I’m using LangSmith to assess outputs and I’m curious about the built-in evaluators available for use. Although the documentation mentions several built-in options, it doesn’t provide a comprehensive list.
While I know “validity” is an option, I would like to learn about any additional criteria that may be available. Can anyone guide me on how to access this information or direct me to the relevant documentation?
quick tip - run dir() on EvaluateSetup.Criteria to see what methods and attribs are available. LangSmith often has more criteria than what’s in the docs. also worth checkin their GitHub issues - people post undocumented criteria they’ve found there all the time.
I’ve found LangSmith has several built-in criteria besides “validity” through trial and error. The ones that work for me: “helpfulness”, “harmlessness”, “relevance”, “coherence”, and “conciseness”. “Correctness” is solid for factual content too.
There’s no easy programmatic way to get the full list that I know of. I check the LangSmith web interface under evaluation settings - dropdown menus sometimes show what’s available. You can try looking at EvaluateSetup.Criteria class docs in your IDE or use Python’s help() function, but it’s hit-or-miss.
I’d test these criteria names in your setup to see what’s currently supported. The options seem to grow with updates.
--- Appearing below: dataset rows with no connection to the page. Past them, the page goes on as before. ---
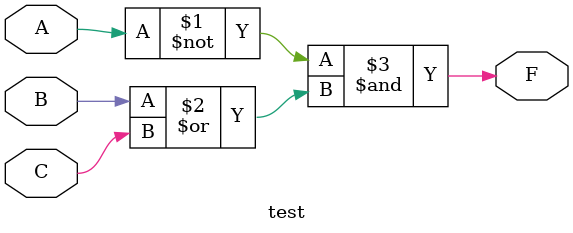
<source format=v>
module test(output F, input A, input B, input C);
	wire t1, t2;
	
	assign F = ~A&(B|C);

endmodule
</source>
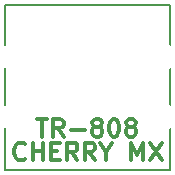
<source format=gto>
G04 #@! TF.FileFunction,Legend,Top*
%FSLAX46Y46*%
G04 Gerber Fmt 4.6, Leading zero omitted, Abs format (unit mm)*
G04 Created by KiCad (PCBNEW 4.0.2-stable) date 2016-04-16 6:31:27 PM*
%MOMM*%
G01*
G04 APERTURE LIST*
%ADD10C,0.100000*%
%ADD11C,0.300000*%
%ADD12C,0.150000*%
%ADD13C,2.286000*%
%ADD14C,3.987800*%
%ADD15C,1.701800*%
%ADD16C,2.540000*%
G04 APERTURE END LIST*
D10*
D11*
X143214286Y-111035714D02*
X143142857Y-111107143D01*
X142928571Y-111178571D01*
X142785714Y-111178571D01*
X142571429Y-111107143D01*
X142428571Y-110964286D01*
X142357143Y-110821429D01*
X142285714Y-110535714D01*
X142285714Y-110321429D01*
X142357143Y-110035714D01*
X142428571Y-109892857D01*
X142571429Y-109750000D01*
X142785714Y-109678571D01*
X142928571Y-109678571D01*
X143142857Y-109750000D01*
X143214286Y-109821429D01*
X143857143Y-111178571D02*
X143857143Y-109678571D01*
X143857143Y-110392857D02*
X144714286Y-110392857D01*
X144714286Y-111178571D02*
X144714286Y-109678571D01*
X145428572Y-110392857D02*
X145928572Y-110392857D01*
X146142858Y-111178571D02*
X145428572Y-111178571D01*
X145428572Y-109678571D01*
X146142858Y-109678571D01*
X147642858Y-111178571D02*
X147142858Y-110464286D01*
X146785715Y-111178571D02*
X146785715Y-109678571D01*
X147357143Y-109678571D01*
X147500001Y-109750000D01*
X147571429Y-109821429D01*
X147642858Y-109964286D01*
X147642858Y-110178571D01*
X147571429Y-110321429D01*
X147500001Y-110392857D01*
X147357143Y-110464286D01*
X146785715Y-110464286D01*
X149142858Y-111178571D02*
X148642858Y-110464286D01*
X148285715Y-111178571D02*
X148285715Y-109678571D01*
X148857143Y-109678571D01*
X149000001Y-109750000D01*
X149071429Y-109821429D01*
X149142858Y-109964286D01*
X149142858Y-110178571D01*
X149071429Y-110321429D01*
X149000001Y-110392857D01*
X148857143Y-110464286D01*
X148285715Y-110464286D01*
X150071429Y-110464286D02*
X150071429Y-111178571D01*
X149571429Y-109678571D02*
X150071429Y-110464286D01*
X150571429Y-109678571D01*
X152214286Y-111178571D02*
X152214286Y-109678571D01*
X152714286Y-110750000D01*
X153214286Y-109678571D01*
X153214286Y-111178571D01*
X153785715Y-109678571D02*
X154785715Y-111178571D01*
X154785715Y-109678571D02*
X153785715Y-111178571D01*
X144250001Y-107678571D02*
X145107144Y-107678571D01*
X144678573Y-109178571D02*
X144678573Y-107678571D01*
X146464287Y-109178571D02*
X145964287Y-108464286D01*
X145607144Y-109178571D02*
X145607144Y-107678571D01*
X146178572Y-107678571D01*
X146321430Y-107750000D01*
X146392858Y-107821429D01*
X146464287Y-107964286D01*
X146464287Y-108178571D01*
X146392858Y-108321429D01*
X146321430Y-108392857D01*
X146178572Y-108464286D01*
X145607144Y-108464286D01*
X147107144Y-108607143D02*
X148250001Y-108607143D01*
X149178573Y-108321429D02*
X149035715Y-108250000D01*
X148964287Y-108178571D01*
X148892858Y-108035714D01*
X148892858Y-107964286D01*
X148964287Y-107821429D01*
X149035715Y-107750000D01*
X149178573Y-107678571D01*
X149464287Y-107678571D01*
X149607144Y-107750000D01*
X149678573Y-107821429D01*
X149750001Y-107964286D01*
X149750001Y-108035714D01*
X149678573Y-108178571D01*
X149607144Y-108250000D01*
X149464287Y-108321429D01*
X149178573Y-108321429D01*
X149035715Y-108392857D01*
X148964287Y-108464286D01*
X148892858Y-108607143D01*
X148892858Y-108892857D01*
X148964287Y-109035714D01*
X149035715Y-109107143D01*
X149178573Y-109178571D01*
X149464287Y-109178571D01*
X149607144Y-109107143D01*
X149678573Y-109035714D01*
X149750001Y-108892857D01*
X149750001Y-108607143D01*
X149678573Y-108464286D01*
X149607144Y-108392857D01*
X149464287Y-108321429D01*
X150678572Y-107678571D02*
X150821429Y-107678571D01*
X150964286Y-107750000D01*
X151035715Y-107821429D01*
X151107144Y-107964286D01*
X151178572Y-108250000D01*
X151178572Y-108607143D01*
X151107144Y-108892857D01*
X151035715Y-109035714D01*
X150964286Y-109107143D01*
X150821429Y-109178571D01*
X150678572Y-109178571D01*
X150535715Y-109107143D01*
X150464286Y-109035714D01*
X150392858Y-108892857D01*
X150321429Y-108607143D01*
X150321429Y-108250000D01*
X150392858Y-107964286D01*
X150464286Y-107821429D01*
X150535715Y-107750000D01*
X150678572Y-107678571D01*
X152035715Y-108321429D02*
X151892857Y-108250000D01*
X151821429Y-108178571D01*
X151750000Y-108035714D01*
X151750000Y-107964286D01*
X151821429Y-107821429D01*
X151892857Y-107750000D01*
X152035715Y-107678571D01*
X152321429Y-107678571D01*
X152464286Y-107750000D01*
X152535715Y-107821429D01*
X152607143Y-107964286D01*
X152607143Y-108035714D01*
X152535715Y-108178571D01*
X152464286Y-108250000D01*
X152321429Y-108321429D01*
X152035715Y-108321429D01*
X151892857Y-108392857D01*
X151821429Y-108464286D01*
X151750000Y-108607143D01*
X151750000Y-108892857D01*
X151821429Y-109035714D01*
X151892857Y-109107143D01*
X152035715Y-109178571D01*
X152321429Y-109178571D01*
X152464286Y-109107143D01*
X152535715Y-109035714D01*
X152607143Y-108892857D01*
X152607143Y-108607143D01*
X152535715Y-108464286D01*
X152464286Y-108392857D01*
X152321429Y-108321429D01*
D12*
X155486100Y-98018600D02*
X155486100Y-111988600D01*
X155486100Y-111988600D02*
X141516100Y-111988600D01*
X141516100Y-111988600D02*
X141516100Y-98018600D01*
X141516100Y-98018600D02*
X155486100Y-98018600D01*
%LPC*%
D13*
X142151100Y-107543600D03*
X154851100Y-107543600D03*
X142151100Y-102463600D03*
X154851100Y-102463600D03*
D14*
X148501100Y-105003600D03*
D15*
X153581100Y-105003600D03*
X143421100Y-105003600D03*
D16*
X144691100Y-102463600D03*
X151041100Y-99923600D03*
M02*

</source>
I’ve run into this with LangSmith evaluations too. Use inspect.getmembers() on the Criteria class instead of just checking the directory - it’ll show you what’s actually available. Some criteria are version and region specific, so what works in one instance might not work in another. The evaluation framework gets updated constantly but the docs don’t keep up. Here’s what worked for me: open the web interface and check the network requests in browser dev tools. You’ll see exactly which criteria names get sent to the API endpoints. I found several criteria this way that aren’t documented anywhere, including some domain-specific ones. Just heads up - some criteria need extra config parameters beyond the name string, so you’ll still need to test each one to figure out how they actually work.
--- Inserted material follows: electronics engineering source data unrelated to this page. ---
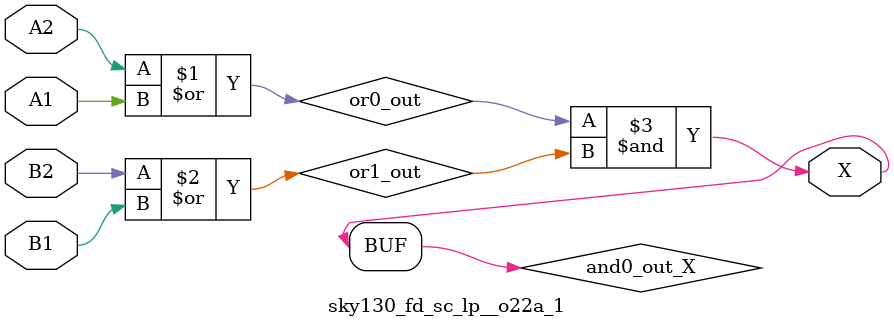
<source format=v>
/*
 * Copyright 2020 The SkyWater PDK Authors
 *
 * Licensed under the Apache License, Version 2.0 (the "License");
 * you may not use this file except in compliance with the License.
 * You may obtain a copy of the License at
 *
 *     https://www.apache.org/licenses/LICENSE-2.0
 *
 * Unless required by applicable law or agreed to in writing, software
 * distributed under the License is distributed on an "AS IS" BASIS,
 * WITHOUT WARRANTIES OR CONDITIONS OF ANY KIND, either express or implied.
 * See the License for the specific language governing permissions and
 * limitations under the License.
 *
 * SPDX-License-Identifier: Apache-2.0
*/


`ifndef SKY130_FD_SC_LP__O22A_1_FUNCTIONAL_V
`define SKY130_FD_SC_LP__O22A_1_FUNCTIONAL_V

/**
 * o22a: 2-input OR into both inputs of 2-input AND.
 *
 *       X = ((A1 | A2) & (B1 | B2))
 *
 * Verilog simulation functional model.
 */

`timescale 1ns / 1ps
`default_nettype none

`celldefine
module sky130_fd_sc_lp__o22a_1 (
    X ,
    A1,
    A2,
    B1,
    B2
);

    // Module ports
    output X ;
    input  A1;
    input  A2;
    input  B1;
    input  B2;

    // Local signals
    wire or0_out   ;
    wire or1_out   ;
    wire and0_out_X;

    //  Name  Output      Other arguments
    or  or0  (or0_out   , A2, A1          );
    or  or1  (or1_out   , B2, B1          );
    and and0 (and0_out_X, or0_out, or1_out);
    buf buf0 (X         , and0_out_X      );

endmodule
`endcelldefine

`default_nettype wire
`endif  // SKY130_FD_SC_LP__O22A_1_FUNCTIONAL_V

</source>
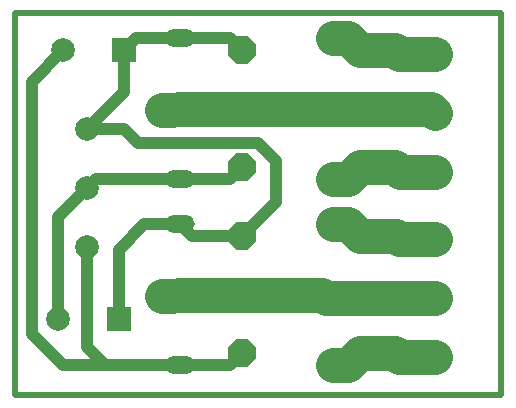
<source format=gbl>
G04 Layer_Physical_Order=2*
G04 Layer_Color=16711680*
%FSLAX43Y43*%
%MOMM*%
G71*
G01*
G75*
%ADD10C,0.500*%
%ADD11C,3.000*%
%ADD12C,1.000*%
%ADD13O,2.500X1.524*%
%ADD14C,2.000*%
%ADD15R,2.000X2.000*%
%ADD16C,2.300*%
%ADD17P,2.490X8X292.5*%
D10*
X0Y32385D02*
X41148D01*
Y0D02*
Y32385D01*
X0Y0D02*
Y32385D01*
Y0D02*
X41148D01*
X32182Y29204D02*
X32510Y28876D01*
X32182Y3556D02*
X32530Y3208D01*
X25984Y8506D02*
X26282Y8208D01*
D11*
X29177Y19304D02*
X32131D01*
X32559Y18876D01*
X35560D01*
X29177Y29204D02*
X32182D01*
X32510Y28876D02*
X35560D01*
X29177Y3556D02*
X32182D01*
X32530Y3208D02*
X35560D01*
X29177Y13456D02*
X32233D01*
X32481Y13208D01*
X35560D01*
X16727Y8506D02*
X25984D01*
X26282Y8208D02*
X35560D01*
X28161Y18288D02*
X29177Y19304D01*
X26924Y18288D02*
X28161D01*
X28155Y30226D02*
X29177Y29204D01*
X26924Y30226D02*
X28155D01*
X12446Y24130D02*
X14704Y24254D01*
X28161Y2540D02*
X29177Y3556D01*
X26924Y2540D02*
X28161D01*
X28155Y14478D02*
X29177Y13456D01*
X26924Y14478D02*
X28155D01*
X12446Y8382D02*
X14704Y8506D01*
X16727D01*
X35182Y24254D02*
X35560Y23876D01*
X16727Y24254D02*
X35182D01*
X14704D02*
X16727D01*
D12*
X7620Y2540D02*
X13922D01*
X6096Y4064D02*
X7620Y2540D01*
X6096Y4064D02*
Y12573D01*
X18161Y18288D02*
X19177Y19304D01*
X13922Y18288D02*
X18161D01*
X6096Y17573D02*
X6811Y18288D01*
X3660Y15137D02*
X6096Y17573D01*
X3660Y6477D02*
Y15137D01*
X18161Y2540D02*
X19177Y3556D01*
X13922Y2540D02*
X18161D01*
X18155Y30226D02*
X19177Y29204D01*
X13922Y30226D02*
X18155D01*
X9167Y29210D02*
X10183Y30226D01*
X9167Y25644D02*
Y29210D01*
X6096Y22573D02*
X9167Y25644D01*
X6096Y22573D02*
X9177D01*
X22098Y16377D02*
Y19812D01*
X19177Y13456D02*
X22098Y16377D01*
X8763Y6477D02*
Y12319D01*
X10922Y14478D01*
X13922D01*
X1397Y26543D02*
X4064Y29210D01*
X1397Y5207D02*
Y26543D01*
Y5207D02*
X4064Y2540D01*
X7620D01*
X13922Y14478D02*
X14944Y13456D01*
X19177D01*
X9177Y22573D02*
X10414Y21336D01*
X20574D01*
X22098Y19812D01*
X6811Y18288D02*
X13922D01*
X10183Y30226D02*
X13922D01*
D13*
Y18288D02*
D03*
Y30226D02*
D03*
X26924D02*
D03*
X12446Y24130D02*
D03*
X26924Y18288D02*
D03*
X13922Y2540D02*
D03*
Y14478D02*
D03*
X26924D02*
D03*
X12446Y8382D02*
D03*
X26924Y2540D02*
D03*
D14*
X3660Y6477D02*
D03*
X6096Y12573D02*
D03*
Y22573D02*
D03*
Y17573D02*
D03*
X4064Y29210D02*
D03*
X35560Y28876D02*
D03*
Y18876D02*
D03*
Y23876D02*
D03*
Y13208D02*
D03*
Y3208D02*
D03*
Y8208D02*
D03*
D15*
X8763Y6477D02*
D03*
X9167Y29210D02*
D03*
D16*
X16727Y24254D02*
D03*
X29177Y19304D02*
D03*
Y29204D02*
D03*
X16727Y8506D02*
D03*
X29177Y3556D02*
D03*
Y13456D02*
D03*
D17*
X19177Y19304D02*
D03*
Y29204D02*
D03*
Y3556D02*
D03*
Y13456D02*
D03*
M02*

</source>
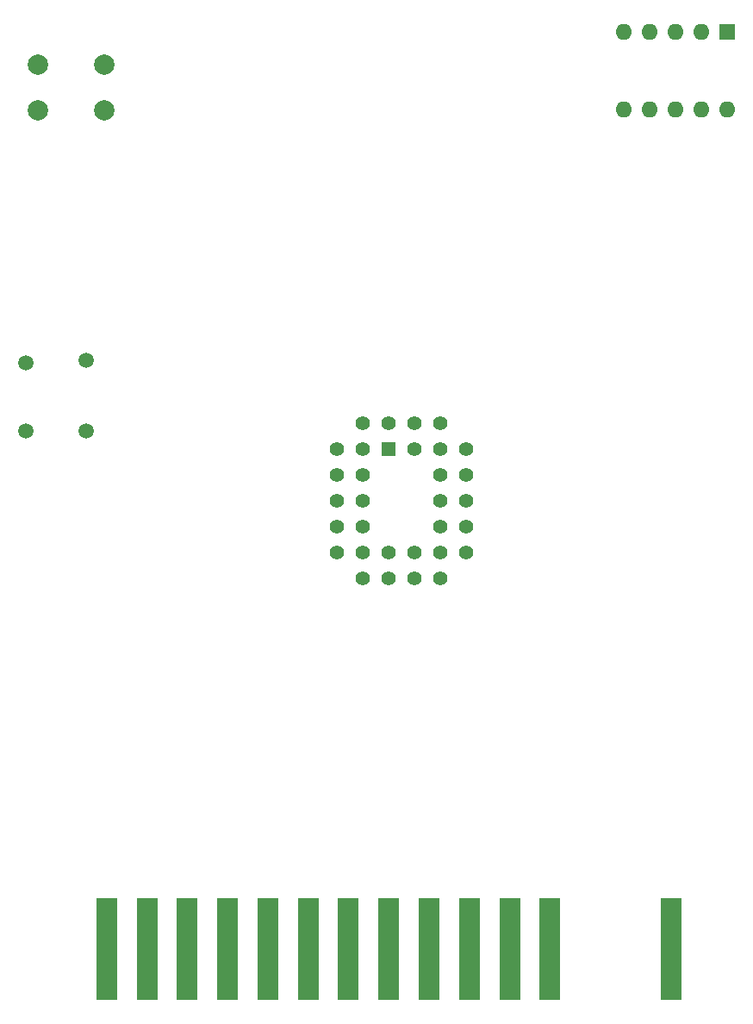
<source format=gbr>
G04 #@! TF.GenerationSoftware,KiCad,Pcbnew,(6.0.9)*
G04 #@! TF.CreationDate,2023-09-15T10:25:23+02:00*
G04 #@! TF.ProjectId,p2000t-multicartridge-smd,70323030-3074-42d6-9d75-6c7469636172,rev?*
G04 #@! TF.SameCoordinates,Original*
G04 #@! TF.FileFunction,Soldermask,Top*
G04 #@! TF.FilePolarity,Negative*
%FSLAX46Y46*%
G04 Gerber Fmt 4.6, Leading zero omitted, Abs format (unit mm)*
G04 Created by KiCad (PCBNEW (6.0.9)) date 2023-09-15 10:25:23*
%MOMM*%
%LPD*%
G01*
G04 APERTURE LIST*
%ADD10C,2.000000*%
%ADD11C,1.500000*%
%ADD12R,1.600000X1.600000*%
%ADD13O,1.600000X1.600000*%
%ADD14R,2.000000X10.000000*%
%ADD15R,1.422400X1.422400*%
%ADD16C,1.422400*%
G04 APERTURE END LIST*
D10*
X55247000Y-52345000D03*
X48747000Y-52345000D03*
X55247000Y-56845000D03*
X48747000Y-56845000D03*
D11*
X47498000Y-81661000D03*
X47498000Y-88370000D03*
X53445000Y-88370000D03*
X53467000Y-81407000D03*
D12*
X116459000Y-49149000D03*
D13*
X113919000Y-49149000D03*
X111379000Y-49149000D03*
X108839000Y-49149000D03*
X106299000Y-49149000D03*
X106299000Y-56769000D03*
X108839000Y-56769000D03*
X111379000Y-56769000D03*
X113919000Y-56769000D03*
X116459000Y-56769000D03*
D14*
X55465000Y-139192000D03*
X59425000Y-139192000D03*
X63385000Y-139192000D03*
X67345000Y-139192000D03*
X71305000Y-139192000D03*
X75265000Y-139192000D03*
X79225000Y-139192000D03*
X83185000Y-139192000D03*
X87145000Y-139192000D03*
X91105000Y-139192000D03*
X95065000Y-139192000D03*
X99025000Y-139192000D03*
X110905000Y-139192000D03*
D15*
X83147000Y-90145000D03*
D16*
X85687000Y-87605000D03*
X85687000Y-90145000D03*
X88227000Y-87605000D03*
X90767000Y-90145000D03*
X88227000Y-90145000D03*
X90767000Y-92685000D03*
X88227000Y-92685000D03*
X90767000Y-95225000D03*
X88227000Y-95225000D03*
X90767000Y-97765000D03*
X88227000Y-97765000D03*
X90767000Y-100305000D03*
X88227000Y-102845000D03*
X88227000Y-100305000D03*
X85687000Y-102845000D03*
X85687000Y-100305000D03*
X83147000Y-102845000D03*
X83147000Y-100305000D03*
X80607000Y-102845000D03*
X78067000Y-100305000D03*
X80607000Y-100305000D03*
X78067000Y-97765000D03*
X80607000Y-97765000D03*
X78067000Y-95225000D03*
X80607000Y-95225000D03*
X78067000Y-92685000D03*
X80607000Y-92685000D03*
X78067000Y-90145000D03*
X80607000Y-87605000D03*
X80607000Y-90145000D03*
X83147000Y-87605000D03*
M02*

</source>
Check LangSmith’s GitHub repo directly. I ran into the same documentation gaps and this is what worked for me. Go to the evaluation modules and find the criteria validation files - they’ve got hardcoded lists of all the supported criteria names that you can’t get through the regular API. I found stuff like “consistency”, “clarity”, and “bias” that way, none of which were in the official docs. The source code’s always more up-to-date than their documentation since it shows what’s actually built. You can also grep for criteria pattern matching - try searching “VALID_CRITERIA” or “SUPPORTED_EVALUATORS”. This trick also showed me that some criteria only work in certain deployments.
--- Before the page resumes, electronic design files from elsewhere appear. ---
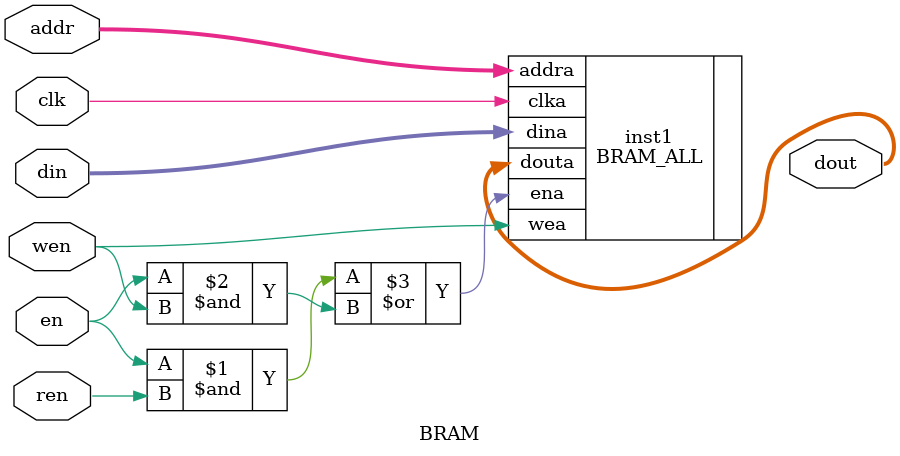
<source format=v>
`timescale 1ns / 1ps

module BRAM(clk, en, ren, wen, addr, din, dout);
input clk, en, wen, ren;
input [17:0] addr;
input [7:0] din;
output [7:0] dout;
    BRAM_ALL inst1(.clka(clk),.ena((en&ren)|(en&wen)),.wea(wen),.addra(addr),.dina(din),.douta(dout));
endmodule

</source>
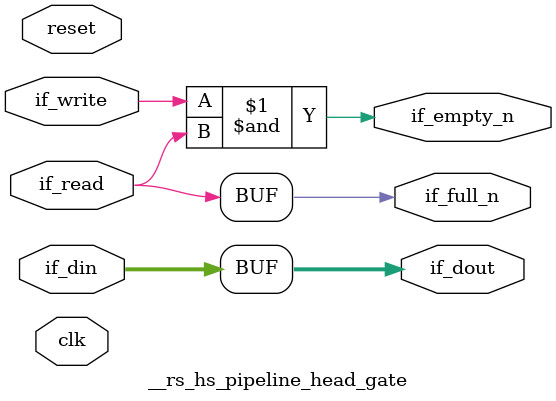
<source format=v>
`timescale 1 ns / 1 ps

module __rs_hs_pipeline_head_gate #(
    parameter DATA_WIDTH = 32,
    parameter __REGION = ""
) (
    // pragma RS clk port=clk
    input wire clk,
    // pragma RS rst port=reset active=high
    input wire reset,
    // inbound
    // pragma RS handshake valid=if_write ready=if_full_n data=if_din
    output wire                  if_full_n,
    input  wire                  if_write,
    input  wire [DATA_WIDTH-1:0] if_din,
    // outbound
    // pragma RS handshake valid=if_empty_n ready=if_read data=if_dout
    output wire                  if_empty_n,
    input  wire                  if_read,
    output wire [DATA_WIDTH-1:0] if_dout
);
    assign if_empty_n = if_write & if_read;
    assign if_full_n = if_read;
    assign if_dout = if_din;
endmodule
</source>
Been there with LangSmith’s evaluation criteria hunt. Manual testing works but gets tedious fast across multiple projects.
I built simple automation that queries all available criteria systematically. Instead of guessing or checking dropdowns manually, I created a workflow that tests each potential criteria name against the API and logs what’s actually supported.
Best part? You can run it whenever LangSmith updates and auto-sync results to your docs or internal tools. No more hunting through interfaces or outdated documentation.
I used Latenode since it handles API calls, error handling, and result processing without tons of boilerplate code. Set it to run weekly and notify your team when new criteria drop.
Same pattern works for discovering other “hidden” API features where docs lag behind actual capabilities.
The LangSmith Python client has an undocumented method that helped me with this exact issue last month.
Import the client and check the schema definitions:
from langsmith import Client
client = Client()
# Look at the evaluation schema
print(client._get_evaluation_criteria_schema())
If that method doesn’t exist in your version, try introspecting the criteria validation logic instead. LangSmith validates criteria names server-side, so invalid ones throw specific errors that list valid options.
I wrote a quick script that intentionally passes garbage criteria names and parses the error responses. The API returns helpful errors like “Invalid criteria ‘xyz’. Valid options are: [list]”
This caught criteria like “factuality”, “completeness”, and “fluency” that I hadn’t seen documented anywhere. Way more reliable than guessing or checking UI dropdowns that might vary by environment.
Just wrap your evaluation setup in try-catch and log the error details when testing new criteria names.